Your thoughts on speaker stands


I'm trolling the expert waters here for some input on speaker stands. Besides the concept of mass loading, and energy transference, are there any other factors I should be considering? Any unique or unusual insights you folks may have regarding this technology?
earhertz

Showing 2 responses by paulwp

The most important attribute of a stand is its height. Most of the time, but not always, you need to get the tweeter to ear level. I still have an email I received from the designer of some very good speakers who told me the only function of a stand if to get the speakers off the floor and the tweeter up to ear level. Some speakers are better tilted backward a little so Im not sure what a level would do for you in that situation.

I think if you have a speaker with a well braced rigid relatively non-resonant cabinet, then weight and rigidity are important, even on a light floor.

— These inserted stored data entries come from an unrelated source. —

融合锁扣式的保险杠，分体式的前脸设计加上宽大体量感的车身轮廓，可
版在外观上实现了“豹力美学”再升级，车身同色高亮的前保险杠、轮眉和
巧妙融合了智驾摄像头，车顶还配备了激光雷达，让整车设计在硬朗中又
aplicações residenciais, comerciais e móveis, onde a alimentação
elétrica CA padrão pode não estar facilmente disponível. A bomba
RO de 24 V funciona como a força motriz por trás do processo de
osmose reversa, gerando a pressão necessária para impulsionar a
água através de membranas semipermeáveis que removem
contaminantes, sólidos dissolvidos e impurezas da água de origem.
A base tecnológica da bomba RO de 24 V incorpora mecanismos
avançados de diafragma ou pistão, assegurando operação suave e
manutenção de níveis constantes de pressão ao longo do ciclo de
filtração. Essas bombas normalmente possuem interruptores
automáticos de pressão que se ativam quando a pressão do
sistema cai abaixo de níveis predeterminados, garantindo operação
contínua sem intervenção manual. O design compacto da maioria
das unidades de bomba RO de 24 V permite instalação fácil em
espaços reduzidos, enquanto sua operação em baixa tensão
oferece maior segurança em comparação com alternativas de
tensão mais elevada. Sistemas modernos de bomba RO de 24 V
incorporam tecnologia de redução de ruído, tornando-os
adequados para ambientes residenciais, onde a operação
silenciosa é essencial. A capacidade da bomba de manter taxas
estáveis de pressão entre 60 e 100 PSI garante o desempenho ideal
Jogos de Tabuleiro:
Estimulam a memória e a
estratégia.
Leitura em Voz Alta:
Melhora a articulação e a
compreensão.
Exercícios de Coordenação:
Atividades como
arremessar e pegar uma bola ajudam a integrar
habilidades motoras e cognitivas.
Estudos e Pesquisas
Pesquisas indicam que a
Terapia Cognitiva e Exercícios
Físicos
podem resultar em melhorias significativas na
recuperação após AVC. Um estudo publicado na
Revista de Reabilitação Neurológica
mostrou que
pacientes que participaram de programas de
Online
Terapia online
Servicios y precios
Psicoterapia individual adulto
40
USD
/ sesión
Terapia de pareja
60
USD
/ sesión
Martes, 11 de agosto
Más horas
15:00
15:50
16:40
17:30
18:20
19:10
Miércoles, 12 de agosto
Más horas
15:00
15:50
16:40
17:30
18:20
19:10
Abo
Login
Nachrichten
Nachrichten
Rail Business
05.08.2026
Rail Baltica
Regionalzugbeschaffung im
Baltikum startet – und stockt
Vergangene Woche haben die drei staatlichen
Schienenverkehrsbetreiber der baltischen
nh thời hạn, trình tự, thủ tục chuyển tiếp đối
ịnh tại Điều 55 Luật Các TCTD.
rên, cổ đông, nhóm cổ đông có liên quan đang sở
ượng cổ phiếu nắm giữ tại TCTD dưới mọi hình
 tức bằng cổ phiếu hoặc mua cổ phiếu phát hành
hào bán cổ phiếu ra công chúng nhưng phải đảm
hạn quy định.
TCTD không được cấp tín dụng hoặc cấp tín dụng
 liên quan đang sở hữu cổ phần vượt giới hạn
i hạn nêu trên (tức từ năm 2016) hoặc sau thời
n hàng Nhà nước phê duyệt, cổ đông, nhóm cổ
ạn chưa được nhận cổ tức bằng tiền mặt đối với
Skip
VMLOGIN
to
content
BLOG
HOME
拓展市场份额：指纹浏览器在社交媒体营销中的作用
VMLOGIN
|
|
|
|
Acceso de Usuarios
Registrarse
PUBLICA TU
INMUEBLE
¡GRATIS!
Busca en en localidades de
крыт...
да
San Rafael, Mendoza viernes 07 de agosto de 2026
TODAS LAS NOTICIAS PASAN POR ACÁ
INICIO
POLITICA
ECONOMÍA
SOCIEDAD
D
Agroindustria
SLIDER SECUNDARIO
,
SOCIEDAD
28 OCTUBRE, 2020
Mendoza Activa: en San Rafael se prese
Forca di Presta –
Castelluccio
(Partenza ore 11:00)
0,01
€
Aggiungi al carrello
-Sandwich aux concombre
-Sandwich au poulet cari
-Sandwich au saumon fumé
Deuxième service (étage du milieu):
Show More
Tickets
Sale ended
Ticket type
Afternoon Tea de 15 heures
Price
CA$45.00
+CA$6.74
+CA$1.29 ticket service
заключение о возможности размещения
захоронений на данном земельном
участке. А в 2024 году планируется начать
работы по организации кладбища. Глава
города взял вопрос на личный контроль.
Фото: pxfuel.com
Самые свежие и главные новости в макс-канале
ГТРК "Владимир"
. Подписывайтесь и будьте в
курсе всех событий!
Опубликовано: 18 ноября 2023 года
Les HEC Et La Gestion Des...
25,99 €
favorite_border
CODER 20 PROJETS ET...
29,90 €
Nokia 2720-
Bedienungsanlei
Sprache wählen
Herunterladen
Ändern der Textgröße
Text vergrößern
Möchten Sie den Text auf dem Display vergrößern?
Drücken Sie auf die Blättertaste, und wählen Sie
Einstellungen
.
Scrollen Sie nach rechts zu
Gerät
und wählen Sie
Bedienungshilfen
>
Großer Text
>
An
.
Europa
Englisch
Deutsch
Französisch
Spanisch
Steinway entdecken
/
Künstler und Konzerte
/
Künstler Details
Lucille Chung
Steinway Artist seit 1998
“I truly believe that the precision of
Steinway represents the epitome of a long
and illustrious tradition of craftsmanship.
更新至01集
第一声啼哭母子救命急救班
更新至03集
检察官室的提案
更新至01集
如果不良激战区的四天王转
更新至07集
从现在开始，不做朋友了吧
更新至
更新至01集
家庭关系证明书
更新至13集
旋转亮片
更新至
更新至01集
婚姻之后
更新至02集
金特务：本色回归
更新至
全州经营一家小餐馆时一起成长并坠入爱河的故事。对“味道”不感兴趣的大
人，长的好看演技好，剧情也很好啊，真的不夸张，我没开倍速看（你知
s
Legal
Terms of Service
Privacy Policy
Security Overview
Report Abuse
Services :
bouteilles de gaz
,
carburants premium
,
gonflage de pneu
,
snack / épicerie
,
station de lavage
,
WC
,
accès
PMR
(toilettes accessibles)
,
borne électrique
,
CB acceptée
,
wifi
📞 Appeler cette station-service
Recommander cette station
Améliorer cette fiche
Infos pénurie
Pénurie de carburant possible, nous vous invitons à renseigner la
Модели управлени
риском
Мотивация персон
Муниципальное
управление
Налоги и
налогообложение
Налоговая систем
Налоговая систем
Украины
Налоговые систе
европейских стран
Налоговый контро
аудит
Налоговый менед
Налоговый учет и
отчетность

Cinder blocks work well. With a lossy box design, weight and rigidity are pointless. Wood stands are fine.

I have lossy box speakers and use metal stands filled with unscented kitty litter for one set and the matching wood stands filled the same with the other.

With metal stands, after height, damping the stand's own ringing comes next. Kitty litter works fine.
David, a "lossy" design is thin-walled, designed to resonate at an unobjectionable (usually higher) frequency, rather than a thick and rigid cabinet which will resonate no matter what you do, sometimes at an unintended and objectionable frequency. If the cabinet is designed to flex anyway, there is not much point to having a super-rigid stand.

BTW, I sold my P3s and have a surplus set of TR70 stands if you know anyone in SoCal who might need them.